LONDON—Lawyers from some of Britain’s largest firms are flocking to register in Ireland to protect their right to practice fully in the European Union, in case the U.K. votes to leave the bloc.
U.K. lawyers enjoy certain benefits related to EU membership, such as protection from disclosing their legal advice to clients in the event of a European Commission antitrust investigation. Their right to represent clients in EU courts also would be at stake in the event of a British exit, or “Brexit.”
The possibility of losing these benefits has jolted dozens of lawyers to sign up in Ireland ahead of the referendum on Thursday.
Ken Murphy, director-general of the Law Society of Ireland, said a record 186 U.K. lawyers had registered there this year, with dozens more applications under way. “There’s been an unmistakable surge,” he said, adding that a large majority cited the risk of a Brexit as the main trigger for their registration. By comparison, 101 U.K. lawyers were admitted in 2015, and just 51 in 2014.
“Ireland is the most obvious choice for U.K. lawyers, due to the relatively simple rules for admission to the roll of solicitors that the Law Society of Ireland operates for English solicitors,” said Becket McGrath, a partner specializing in competition law at London law firm Cooley LLP. Mr. McGrath said that while he hadn’t yet sought admission to practice in Ireland, he would do so if the U.K. voted to exit the EU on Thursday.
To register in Ireland, lawyers in England, Wales and Northern Ireland must produce proof of good standing and three character references, and pay a €300 ($ 340) fee. They then must pay an annual fee of €2,500 for the certificate that lets them practice in Ireland. The process is more complicated for lawyers in Scotland, due to its distinctive legal system.
Among those registering lawyers in Ireland ahead of the referendum are some of London’s biggest law firms, including Freshfields Bruckhaus Deringer LLP, Slaughter and May, Clifford Chance LLP and Hogan Lovells International LLP. A spokeswoman for Allen & Overy LLP said a small number of lawyers there had applied for admission in Ireland, though it wasn’t a firmwide initiative.
Still, anyone hoping for an influx of top law firms into Dublin will be disappointed: Lawyers who register in Ireland don’t relinquish their right to practice in the U.K. Mr.
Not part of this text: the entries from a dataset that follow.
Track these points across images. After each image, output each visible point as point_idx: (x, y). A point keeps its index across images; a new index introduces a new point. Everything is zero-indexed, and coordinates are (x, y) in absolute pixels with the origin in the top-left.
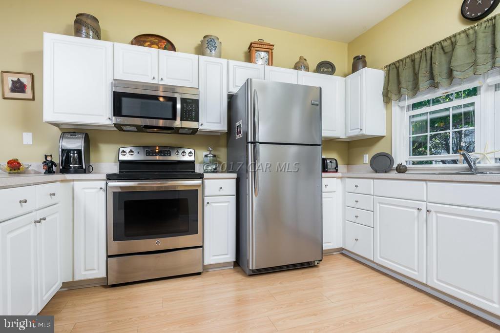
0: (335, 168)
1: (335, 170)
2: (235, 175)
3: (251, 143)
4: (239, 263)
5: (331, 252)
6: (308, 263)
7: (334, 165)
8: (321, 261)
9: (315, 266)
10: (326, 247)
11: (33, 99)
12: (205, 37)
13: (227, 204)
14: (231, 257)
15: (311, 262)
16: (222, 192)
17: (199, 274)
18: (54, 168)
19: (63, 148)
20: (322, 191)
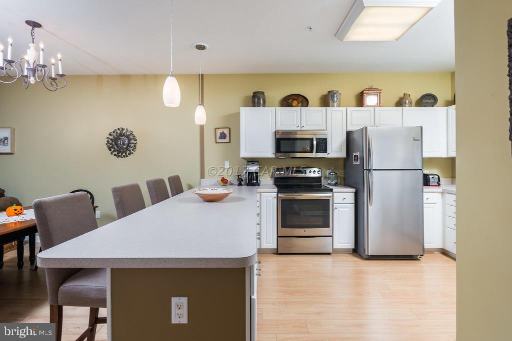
0: (438, 183)
1: (437, 185)
2: (354, 190)
3: (367, 170)
4: (357, 250)
5: (431, 251)
6: (411, 256)
7: (436, 180)
8: (422, 255)
9: (417, 259)
10: (426, 246)
11: (230, 142)
12: (329, 92)
13: (348, 209)
14: (351, 245)
15: (414, 255)
16: (345, 201)
17: (329, 254)
18: (243, 183)
19: (249, 171)
20: (423, 202)
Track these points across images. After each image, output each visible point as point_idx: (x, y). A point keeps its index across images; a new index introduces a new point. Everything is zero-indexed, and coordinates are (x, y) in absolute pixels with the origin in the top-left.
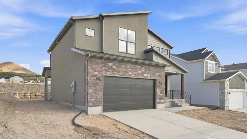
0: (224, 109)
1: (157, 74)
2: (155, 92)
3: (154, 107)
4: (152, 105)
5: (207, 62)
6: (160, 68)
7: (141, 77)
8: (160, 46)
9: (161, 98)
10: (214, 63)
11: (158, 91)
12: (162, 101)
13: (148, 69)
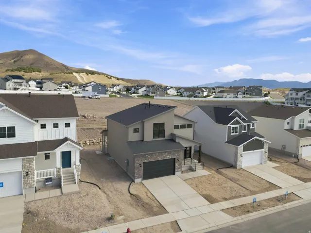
0: (236, 168)
1: (176, 154)
2: (174, 165)
3: (174, 174)
4: (173, 172)
5: (231, 127)
6: (178, 150)
7: (165, 158)
8: (186, 123)
9: (179, 168)
10: (238, 126)
11: (177, 165)
12: (179, 170)
13: (170, 153)
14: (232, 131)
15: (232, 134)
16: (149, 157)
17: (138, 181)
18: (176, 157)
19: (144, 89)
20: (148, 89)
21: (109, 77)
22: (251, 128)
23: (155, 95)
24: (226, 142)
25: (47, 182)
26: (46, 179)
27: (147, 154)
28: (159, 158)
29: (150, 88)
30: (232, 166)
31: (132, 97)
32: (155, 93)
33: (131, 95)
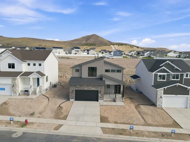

Murphy said the majority of U.K.-based lawyers completing the process didn’t intend to set up a physical presence in Ireland.
The current arrangement between Ireland and the rest of the U.K., bar Scotland, is mutually beneficial for other reasons. When demand for legal work in Ireland declined following the 2008 financial crisis, lawyers there moved to firms in England and Wales with relative ease, Mr. Murphy said.
And while the Irish arrangement makes it straightforward for lawyers here to preserve their legal benefits in the event of a Brexit, the broader consequences of a leave vote could be more difficult to address, according to Stephen Kinsella, a member of the campaign group Lawyers-In for Britain and a partner at Sidley Austin LLP.
“Many law firms in London are only the size they are because London is a financial center,” he said, referring to the large amount of work carried out by law firms for banking and other financial clients. “Even if there’s a relatively modest downscaling [of financial services], that’s going to have a major impact.”